_Fragment dokumentu_.

Na początku serialu ludzie byli oburzeni na styl życia Artura - podrywał, zaliczał, porzucał i
zdradzał. Ale z biegiem czasu ludzie przywykli do tego, że ten typ tak ma i takie postępowanie
stało się znakiem firmowym Artura. Kiedyś nie liczył się z nikim- uganiał się za wszystkim co nie
ucieknie na drzewo, nie dawał sobie w kaszę dmuchać - pokonał w solówce Andrzeja
Pałkowskiego, dobrze mu szło nawet w bójkach z Pawłem, przyfasolił Przemkowi gdy ten
zdradził Kingę. A teraz? Sam się dał sklepać takiej melepecie jak Adam, został pobity przez
Filipa a gdy Mikser się wkurzył i chciał mu przyłożyć to ten siedział i patrzył tylko, a myślę, że
dałby z każdym z nich radę. Już nie mówiąc co z nim Zośka wyprawia - to, że on na to spokojnie
patrzy i nic nie reaguje jest żenujące. Kiedyś to był twardziel, macho i cwaniak a teraz taki dobry
wujek z Ameryki - który wszystkim rozdaje na prawo i lewo, nawet Filipowi i Beacie dał się
oszukać. Myślę, że powinni zakończyć wątek Artura, bo ta postać została zepsuta do granic
możliwości - ani trochę nie przypomina starego dobrego Artura, prędzej głupiego Radka,
niedługo Artur osiągnie ten poziom.
Zgadzam się w 100%, zniszczyli kompletnie tę postać. Zupełnie nic nie pozostało ze starego, dobrego Artura, który był najlepsza postacią w Pierwszej Miłości. Nie mają teraz żadnego pomysłu na tego bohatera. W ostatnich latach jedynym ciekawym wątkiem z Arturem była akcja z nerką. Ciekawe czy przyszykują coś ciekawego dla jego postaci na przyszły sezon... Wiem również, że sam aktor jest zły na to co porobiło się z Arturem i jak potoczyły się jego losy. Gdzieś tam mówił, że "to BYŁA fajna postać...". Pozmieniali się ludzie i wszystko się rozpadło.

_Do zrobienia_.
Przełóż na angielski to zdanie z wpisu o postaci Artura: „Wiem również, że sam aktor jest zły na to co porobiło się z Arturem i jak potoczyły się jego losy.”

_Fragmenty zbioru danych_.
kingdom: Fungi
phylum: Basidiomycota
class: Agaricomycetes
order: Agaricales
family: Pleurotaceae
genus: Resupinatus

--

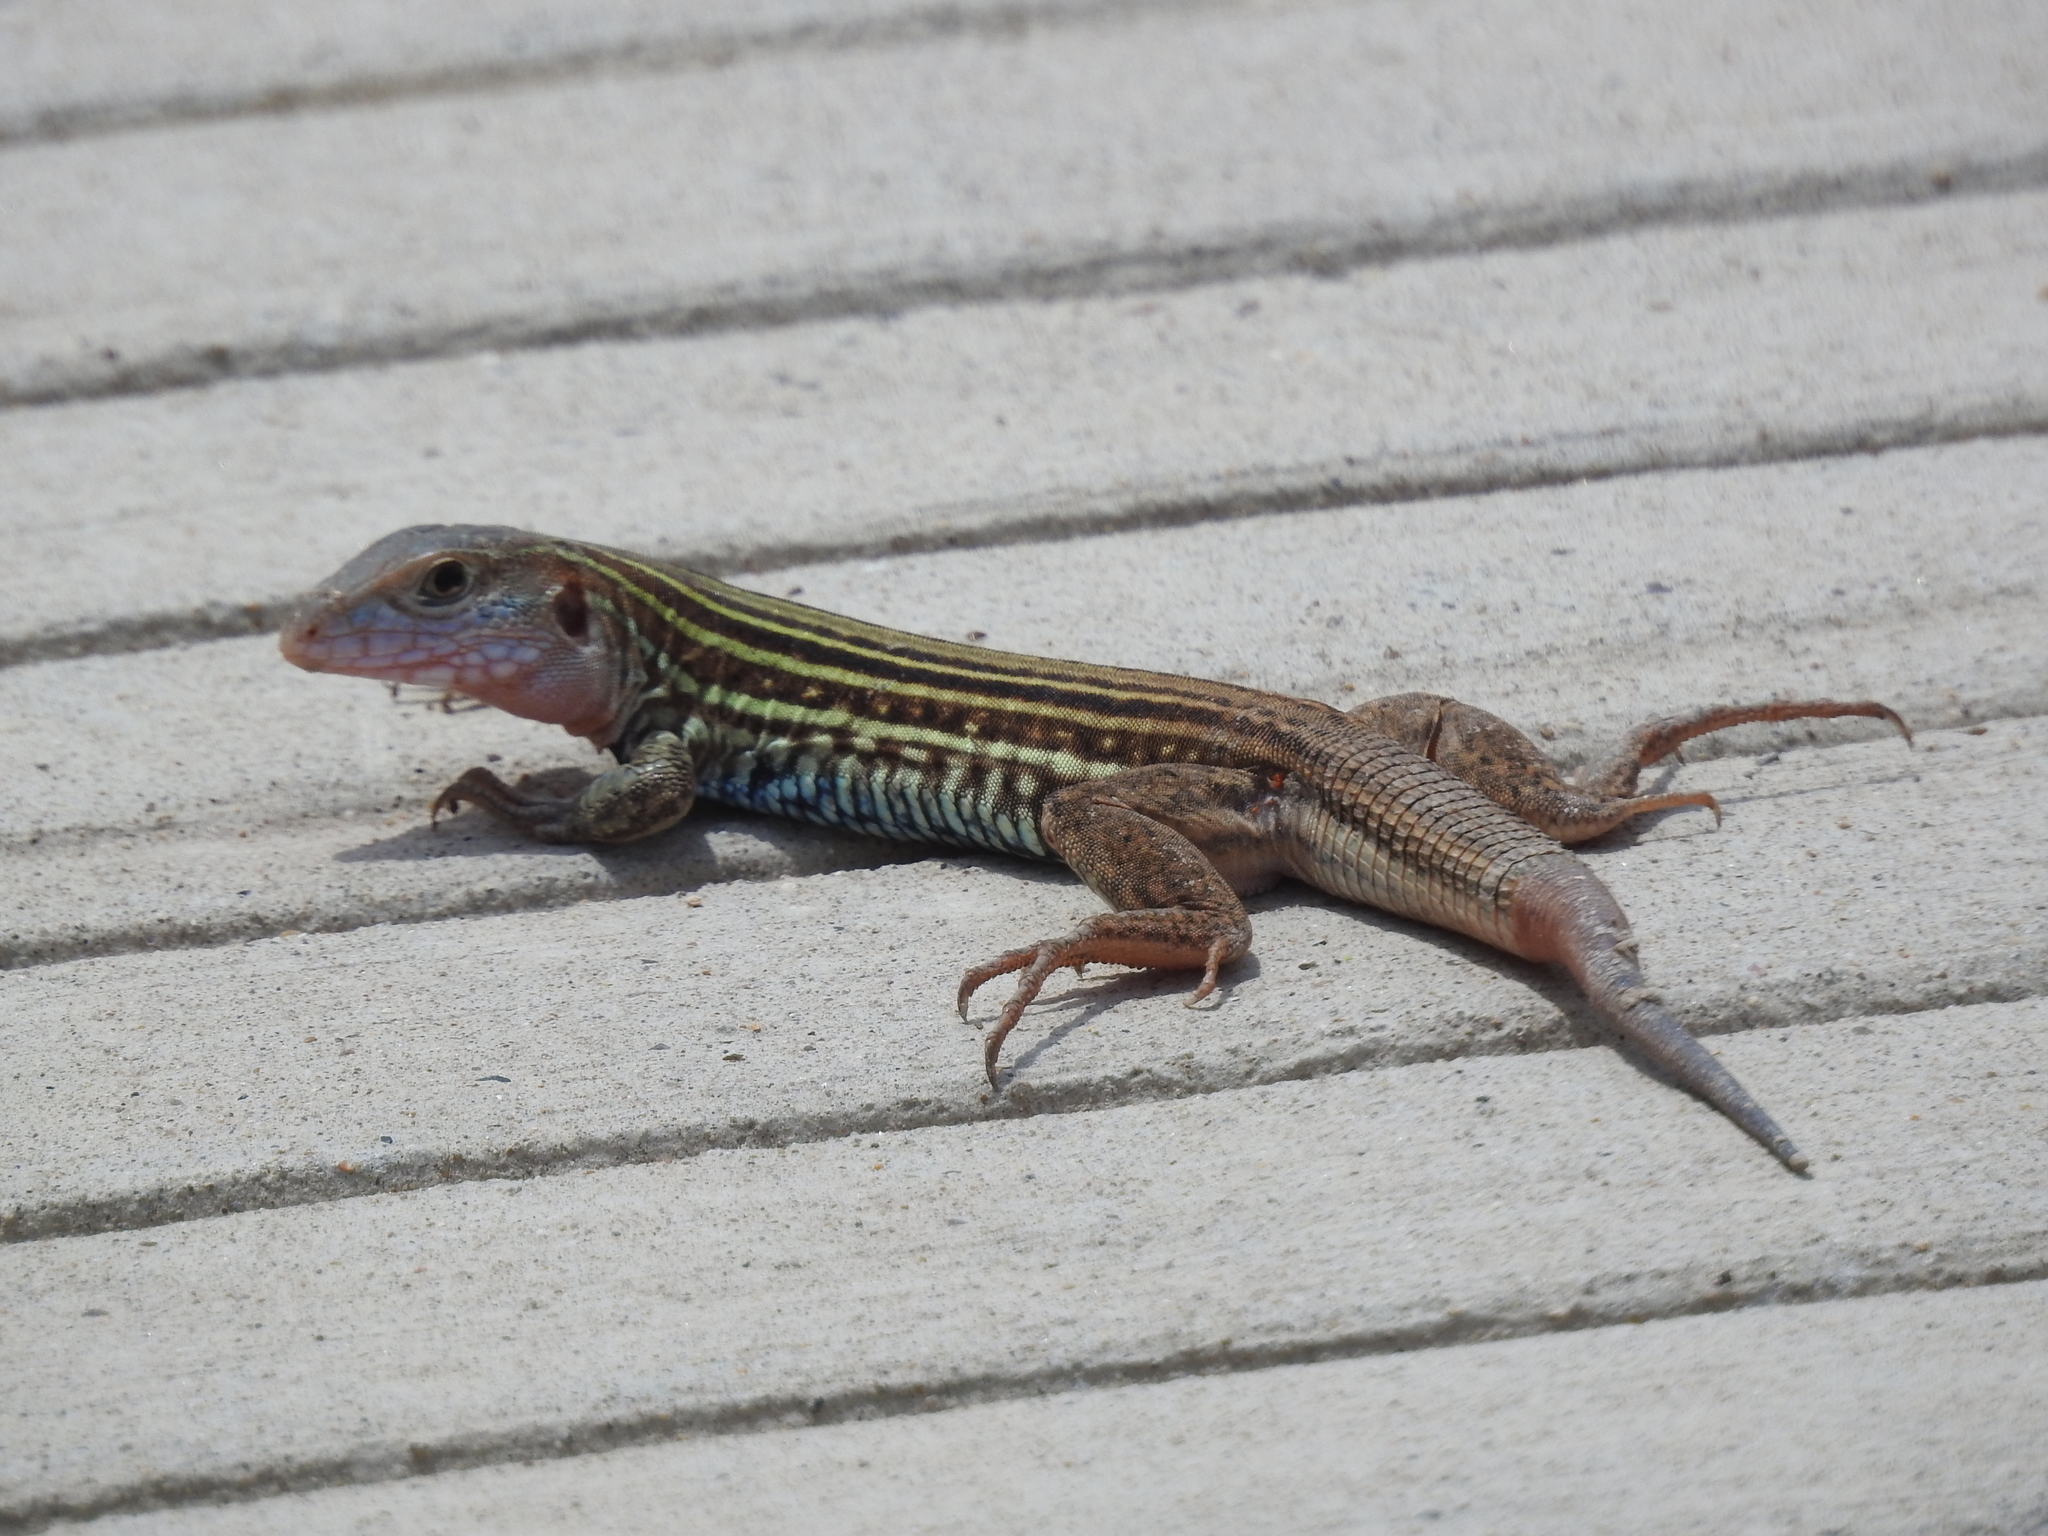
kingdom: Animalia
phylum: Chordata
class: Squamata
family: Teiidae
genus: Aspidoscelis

_Odpowiedź_.
I also know that the actor himself is angry about what has happened to Artur and how his fate has turned out.